One of the great things about our industry is the variety of people we get to work with; people from all different countries, cultures and ethnic and linguistic backgrounds. The other side of this coin is that we have a lot of clients and colleagues who aren’t named Bob or Janet, which brings up a few issues that we need to pay attention to:
- Get the spelling right. Take this from someone who receives e-mail addressed to Corrine, Corrinne and even “Hey Connie!” (from someone I’ve never met). If someone has an uncommon name, copy their name from the e-mail that they sent you so that you get it right. When it comes to first impressions, there really is no bigger turnoff than being addressed by the wrong name.
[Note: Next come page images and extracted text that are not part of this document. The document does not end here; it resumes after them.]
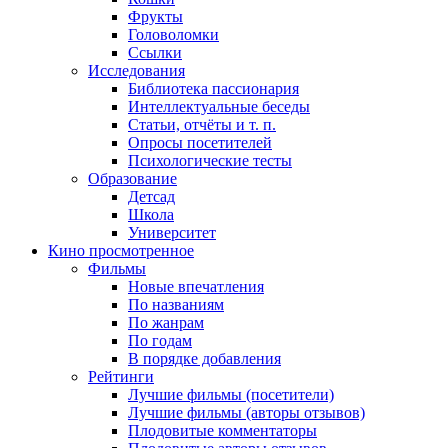
Фрукты
Головоломки
Ссылки
Исследования
Библиотека пассионария
Интеллектуальные беседы
Статьи, отчёты и т. п.
Опросы посетителей
Психологические тесты
Образование
Детсад
Школа
Университет
Кино
просмотренное
Фильмы
Новые впечатления
По названиям
По жанрам
По годам
В порядке добавления
Рейтинги
Лучшие фильмы (посетители)
Лучшие фильмы (авторы отзывов)
Плодовитые комментаторы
- Call people what they ask to be called. In some cases, people want to be called by a name that isn’t their given name, and really that’s their prerogative. I learned this lesson when I kept insisting to an Asian acquaintance that I wanted to try using her Chinese name, rather than Veronica, the name she used in English. Finally she explained that it pained her to hear English speakers butcher her Chinese name, and she’d really (really) rather be called Veronica. Another Asian friend told me that he (emphasis on “he”) asked to be called Scott rather than his Chinese name, Hoa, because he was “tired of getting rejection letters addressed to ‘Dear Ms. Ly’.” So, use the name that your client or colleague asks you to use.
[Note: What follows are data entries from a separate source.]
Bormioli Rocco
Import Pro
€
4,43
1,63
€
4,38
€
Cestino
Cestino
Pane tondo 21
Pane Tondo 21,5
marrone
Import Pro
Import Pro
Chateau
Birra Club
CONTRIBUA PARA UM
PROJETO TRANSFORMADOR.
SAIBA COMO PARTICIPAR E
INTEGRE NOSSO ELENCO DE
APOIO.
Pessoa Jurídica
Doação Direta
- Use titles wisely. Similar to French’s use of “tu” and “vous,” it’s sometimes hard to know when to use a title and when to use someone’s first name. In general if you’re contacting a prospective client, a title is a safe bet. In English, always use “Ms.” for women even if you know that the person is married. Again, take this from someone who receives e-mail to “Dear Mrs. McKay,” which is actually my mother, since I don’t use my husband’s last name. The place where I think it’s good to omit a title is when you want to put someone at ease; when someone is contacting you as the employer/authority/job reference, etc. and you want to let them know that you’re really not that scary, I think it’s good to respond to the “Dear Mr. Warren” e-mail with “Dear Celeste, thanks for your message and feel free to call me Paul.”
- Gender. This is a hard one. If you have a name that is used for both genders (Chris, Alex, Terry, etc.) or a name for which the gender is not obvious to English speakers, you may or may not want to clarify your gender. It’s easy to do with a simple “Ms. Alex Thomas” or “Mr. Fouad El Tawil” in your e-mail signature file, but of course it’s up to you whether or not you want to do this.